Mit den Geländemodellen lässt sich dann im Detail untersuchen: Wie erfüllen die einzelnen Landestellen die nötigen Kriterien? Die für die Auswahl zuständigen Forscher und Ingenieure können sich damit die Plätze aus allen Richtungen anschauen, Hangneigungen und Beleuchtungsverhältnisse berechnen, sich sogar in das Gelände hinein zoomen.

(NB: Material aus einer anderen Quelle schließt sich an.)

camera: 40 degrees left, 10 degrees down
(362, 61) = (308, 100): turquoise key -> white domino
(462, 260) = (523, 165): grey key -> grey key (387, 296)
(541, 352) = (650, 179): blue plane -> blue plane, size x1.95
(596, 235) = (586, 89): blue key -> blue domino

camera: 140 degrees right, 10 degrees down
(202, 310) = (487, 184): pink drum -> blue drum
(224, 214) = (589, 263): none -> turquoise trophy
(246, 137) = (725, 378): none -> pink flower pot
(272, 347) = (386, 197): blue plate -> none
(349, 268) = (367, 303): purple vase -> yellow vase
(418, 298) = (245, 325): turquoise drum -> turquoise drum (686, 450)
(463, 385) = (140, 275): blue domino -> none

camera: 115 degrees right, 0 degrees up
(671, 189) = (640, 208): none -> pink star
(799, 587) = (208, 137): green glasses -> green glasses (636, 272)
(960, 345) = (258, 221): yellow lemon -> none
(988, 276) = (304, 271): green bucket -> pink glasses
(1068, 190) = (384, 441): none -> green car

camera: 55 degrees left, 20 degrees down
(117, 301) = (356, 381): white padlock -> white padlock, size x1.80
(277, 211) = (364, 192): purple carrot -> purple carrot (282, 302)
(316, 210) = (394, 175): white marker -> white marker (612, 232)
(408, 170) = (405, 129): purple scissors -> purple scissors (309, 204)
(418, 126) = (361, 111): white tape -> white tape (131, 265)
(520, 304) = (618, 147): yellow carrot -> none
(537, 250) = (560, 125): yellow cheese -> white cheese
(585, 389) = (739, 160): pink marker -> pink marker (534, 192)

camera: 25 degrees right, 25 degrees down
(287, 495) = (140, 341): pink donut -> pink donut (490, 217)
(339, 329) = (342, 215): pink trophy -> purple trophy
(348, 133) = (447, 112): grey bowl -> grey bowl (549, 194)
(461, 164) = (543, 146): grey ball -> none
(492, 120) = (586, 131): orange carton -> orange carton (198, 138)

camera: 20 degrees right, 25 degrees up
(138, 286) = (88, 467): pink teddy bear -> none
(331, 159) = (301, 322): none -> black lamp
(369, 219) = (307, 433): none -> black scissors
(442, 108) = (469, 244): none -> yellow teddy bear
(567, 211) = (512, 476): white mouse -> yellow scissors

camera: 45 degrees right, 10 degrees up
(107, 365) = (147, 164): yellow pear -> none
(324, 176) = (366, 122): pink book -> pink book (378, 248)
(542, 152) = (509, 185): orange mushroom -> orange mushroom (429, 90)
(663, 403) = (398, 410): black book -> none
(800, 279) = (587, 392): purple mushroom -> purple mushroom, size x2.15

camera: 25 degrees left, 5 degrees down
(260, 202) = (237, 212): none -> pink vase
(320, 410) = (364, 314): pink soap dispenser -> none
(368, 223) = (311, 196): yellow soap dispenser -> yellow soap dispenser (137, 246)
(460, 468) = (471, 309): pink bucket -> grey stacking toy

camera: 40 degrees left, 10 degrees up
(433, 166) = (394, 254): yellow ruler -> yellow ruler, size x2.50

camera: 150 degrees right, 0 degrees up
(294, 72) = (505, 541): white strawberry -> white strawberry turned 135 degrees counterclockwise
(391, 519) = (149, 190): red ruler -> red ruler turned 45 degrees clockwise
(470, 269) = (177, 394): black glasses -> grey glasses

Phila setzt auf dem Kometen auf (Grafik: ESA)
Bevor Philae auf dem Kometen aufsetzt, wollen die Forscher der ESA sicherstellen, dass nichts schiefgeht.Bild: ESA/AOES Medialab

Um zu sehen: Gibt es Unebenheiten, die zum Risiko werden können oder Geröllbrocken? Reicht das Sonnenlicht, um die Batterien von Philae aufzuladen? In welchem Zeitraum haben sie wieder genügend Energie? Wie wirken sich die Temperaturen vor Ort auf den Lander aus?

Doppelt ist sicherer

Die Berliner arbeiten eng mit Forschern in Frankreich zusammen. Die entwickeln ein Geländemodell der Landeplätze mit der sogenannten Stereo-Photo-Klinometrie. Das ist ein Verfahren, das die räumlichen Dimensionen aus der Schattenbildung bei unterschiedlichen, aber bekannten Sonneneinstrahlungen im Detail ableitet, dabei aber bestimmte Annahmen über das Reflexionsverhalten der Oberfläche macht.

Die unterschiedlichen Methoden ergänzen sich. Jedes Geländemodell enthüllt andere Eigenschaften der Kometenoberfläche. Mit der Kombination der Ergebnisse beider Verfahren können die Forscher sicher sein, das Terrain der Landeplätze bestmöglich zu kennen.